Nieuws Curaçao

Nederlandse consul redde duizenden Joden door ze naar Curaçao te sturen

ROTTERDAM – Rotterdammer Jan Zwartendijk (1896-1976) redde tijdens de Tweede Wereldoorlog duizenden Joden het leven. Als honorair consul in Litouwen verstrekte hij in korte tijd grote aantallen visa met als bestemming Curaçao. Daarmee bood hij op de vlucht geslagen Joden een vluchtroute, zo staat te lezen in historiek.net.
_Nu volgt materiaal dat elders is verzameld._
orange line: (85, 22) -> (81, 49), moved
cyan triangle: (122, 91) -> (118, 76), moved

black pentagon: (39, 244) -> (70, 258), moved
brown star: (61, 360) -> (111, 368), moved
Zelf sprak Zwartendijk na de oorlog nauwelijks over zijn activiteiten. Vanaf de jaren zestig raakte zijn verhaal toch bekend. De consul, overlevenden noemen hem dankbaar de Engel van Curaçao, werd echter niet geëerd door het ministerie van Buitenlandse Zaken.
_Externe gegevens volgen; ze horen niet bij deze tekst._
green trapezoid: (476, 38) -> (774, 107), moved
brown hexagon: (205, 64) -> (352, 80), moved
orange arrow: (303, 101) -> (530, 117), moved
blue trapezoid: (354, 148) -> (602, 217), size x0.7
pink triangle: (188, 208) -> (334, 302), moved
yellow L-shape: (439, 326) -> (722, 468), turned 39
Sterker: hij kreeg in de jaren zestig een reprimande. Zwartendijk had namelijk niet gehandeld volgens de “consulaire richtlijnen”. Dat hij daarmee duizenden Joden redde, deed daarbij kennelijk niet ter zake. Zijn dochter Edith zegt daarover:

“Hij had nooit mogen doen wat hij gedaan had in Litouwen. Hij had zich niet aan de regels gehouden. Om die reden zou hij ook niet onderscheiden worden. Die onderscheiding kon hem niks schelen. Maar dat hij een uitbrander kreeg vond hij vernederend.” dochter Jan Zwartendijk

In zijn nieuwe boek De rechtvaardigen beschrijft Jan Brokken het verhaal van de Nederlandse consul en staat hij stil bij het lot van de Joden die met dank aan de consul Europa wisten te ontvluchten.

Stempelen

L.P.J. de Decker
L.P.J. de Decker (CC0 – Fotocollectie Anefo – wiki)
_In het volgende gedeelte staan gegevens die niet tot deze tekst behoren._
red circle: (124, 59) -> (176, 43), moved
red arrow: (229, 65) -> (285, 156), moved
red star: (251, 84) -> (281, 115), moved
De in Rotterdam geboren Jan Zwartendijk werkte vanaf 1938 in de Litouwse stad Kaunas als vertegenwoordiger van Philips. Eind mei 1940 verzocht de Nederlandse gezant in de Baltische staten, L.P.J. de Decker, hem namens de regering in ballingschap de leiding over het Nederlandse consulaat op zich te nemen. Zwartendijk zei ja en kon toen nog niet vermoeden hoe druk hij het zou krijgen. Er woonden nauwelijks Nederlanders in Litouwen dus de kans leek niet erg groot dat hij veel visa moest verstrekken. Het zou echter anders lopen.

In Litouwen leefden in deze periode duizenden Joodse vluchtelingen uit het door de nazi’s bezette deel van Polen. Toen Litouwen in juni 1940 bezet werd door de Sovjet-Unie, waanden veel Joden zich ook daar niet meer veilig.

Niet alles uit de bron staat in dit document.